Все шло гладко, но, услышав, как он произнес вполголоса, с нажимом на одно слово «А вот ЭТОТ – лучше всех!» я с любопытством подняла глаза, посмотреть, о чем это он, и, к своему ужасу, обнаружила, что он не без самодовольства рассматривает оборотную сторону одного из рисунков, где красовалось его собственное лицо, которое я когда-то набросала и позабыла стереть. Не найдя ничего лучше, я в порыве чувств попыталась выхватить рисунок у него из рук, но он меня упредил и с возгласом «Ну, уж нет! Клянусь святым Георгом, я оставлю его себе!» спешно спрятал его на груди и, радостно посмеиваясь, застегнулся на все пуговицы.

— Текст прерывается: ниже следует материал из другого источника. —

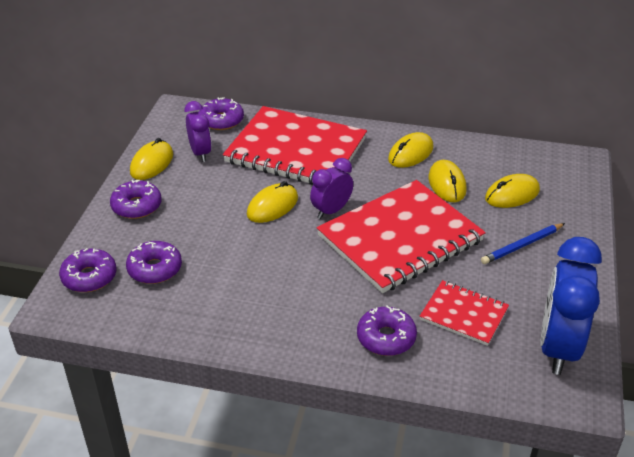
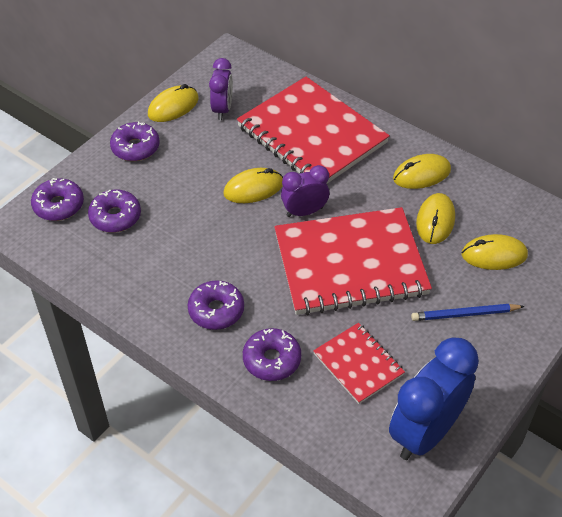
camera: 25 degrees right, 10 degrees up
(221, 120) = (262, 79): purple donut -> purple donut (216, 310)

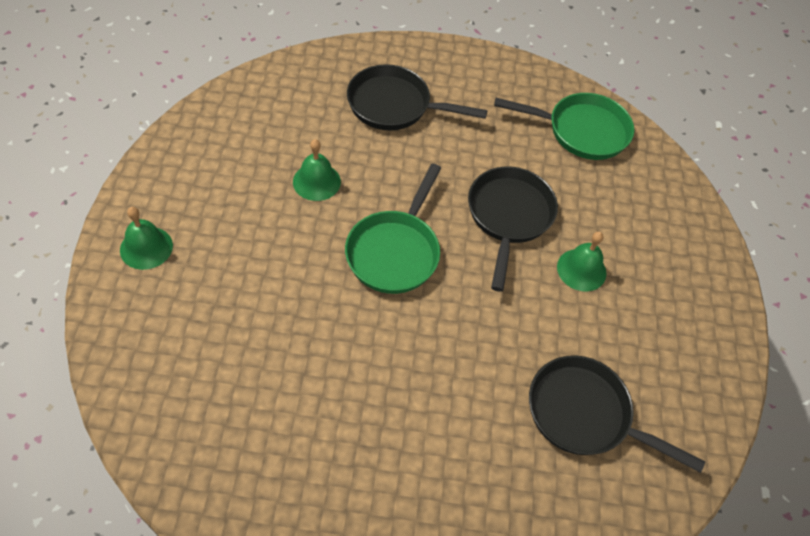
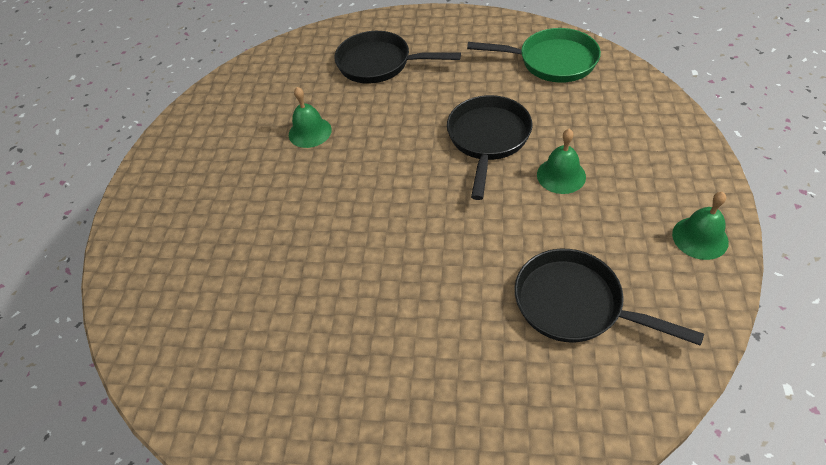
camera: 10 degrees right, 5 degrees down
(146, 247) = (157, 203): green bell -> green bell (700, 237)
(395, 252) = (382, 180): green pan -> none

Затем, придвинув подсвечник поближе, он собрал все рисунки, включая просмотренные, и, пробормотав «Теперь буду смотреть с обеих сторон» принялся ревностно их изучать. Поначалу я взирала на это весьма хладнокровно, уверенная, что его тщеславие больше не потешат никакие открытия, ибо, хотя не могу не повиниться в порче нескольких рисунков неудачными попытками запечатлеть эту чересчур пленившую меня физиономию, я была уверена, что тщательно уничтожила все свидетельства моего увлечения, за тем единственным досадным исключением. Однако от карандаша на картоне часто остаются бороздки, которые не удалить никакими усилиями. И так почти на всех оборотных сторонах рисунков. Признаться, меня бросило в дрожь, когда я увидела, как близко он подносит листы к огню и как напряженно всматривается в неисчерканный с виду картон, и все же я надеялась, что ему не удастся разглядеть эти еле заметные бороздки себе на радость. Тем не менее, я ошиблась. Завершив осмотр, он спокойно проговорил:

– Чувствую, обороты своих рисунков – как и постскриптумы писем – барышни отводят для самого важного и интересного из того, что их занимает.

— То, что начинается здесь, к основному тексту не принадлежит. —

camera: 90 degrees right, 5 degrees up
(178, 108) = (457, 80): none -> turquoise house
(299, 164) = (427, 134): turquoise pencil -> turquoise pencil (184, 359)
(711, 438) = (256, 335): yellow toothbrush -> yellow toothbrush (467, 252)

Затем он, откинувшись на спинку кресла, несколько минут размышлял в молчании, не переставая самодовольно улыбаться, а пока я готовила убийственную отповедь, призванную сбить с него спесь, он резко поднялся, прошел к диванчику, где Анабелла Уилмот неистово кокетничала с лордом Лоуборо, уселся рядом с ней и не отходил от нее до конца вечера.

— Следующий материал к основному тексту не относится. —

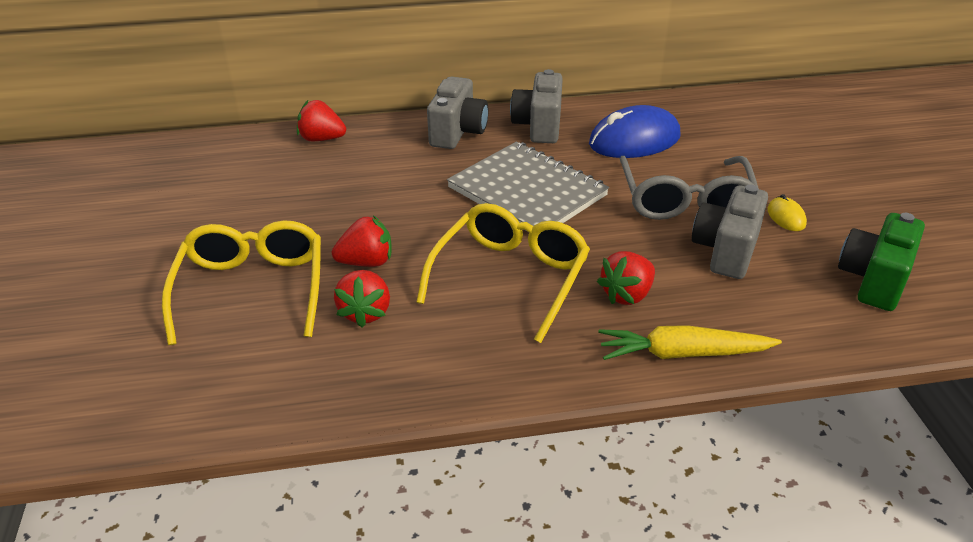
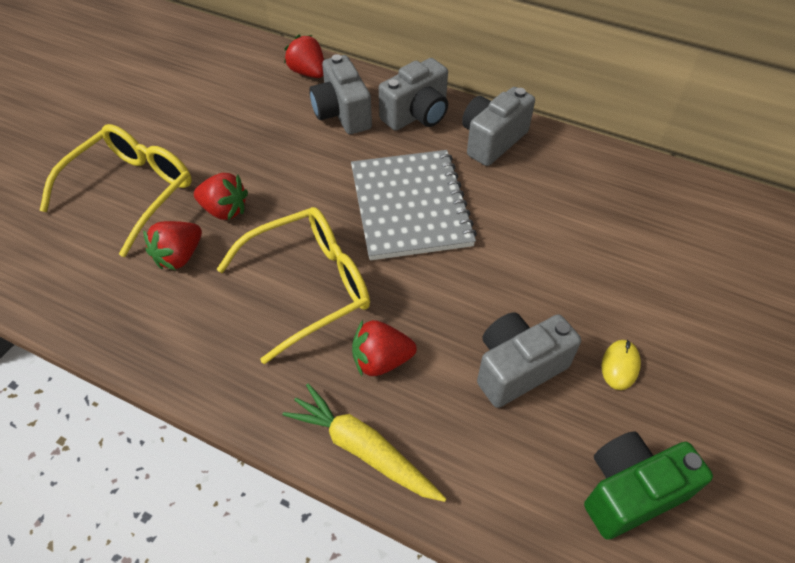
camera: 35 degrees right, 15 degrees up
(391, 155) = (342, 113): none -> grey camera
(634, 140) = (564, 198): blue mouse -> none
(685, 200) = (539, 291): grey glasses -> none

«Вот оно что! – подумала я. – Он презирает меня, так как уверен, что я его люблю».

И от этой мысли мне стало так тоскливо, что я совсем сникла, не зная, как мне быть. Подошла Милисент и стала восхищаться моими рисунками, что-то о них говорить, но я была не в силах поддерживать разговор ни с ней, ни с кем-либо вообще, и когда подали чай, воспользовалась возникшей кутерьмой и, незаметно выскользнув из гостиной – я знала, что не смогу сделать ни глотка, – укрылась в библиотеке. Тетушка прислала за мной Томаса, но я велела передать ей, что чай пить сегодня не буду. К счастью, в тот момент она была слишком занята гостями, чтобы выяснять подробности.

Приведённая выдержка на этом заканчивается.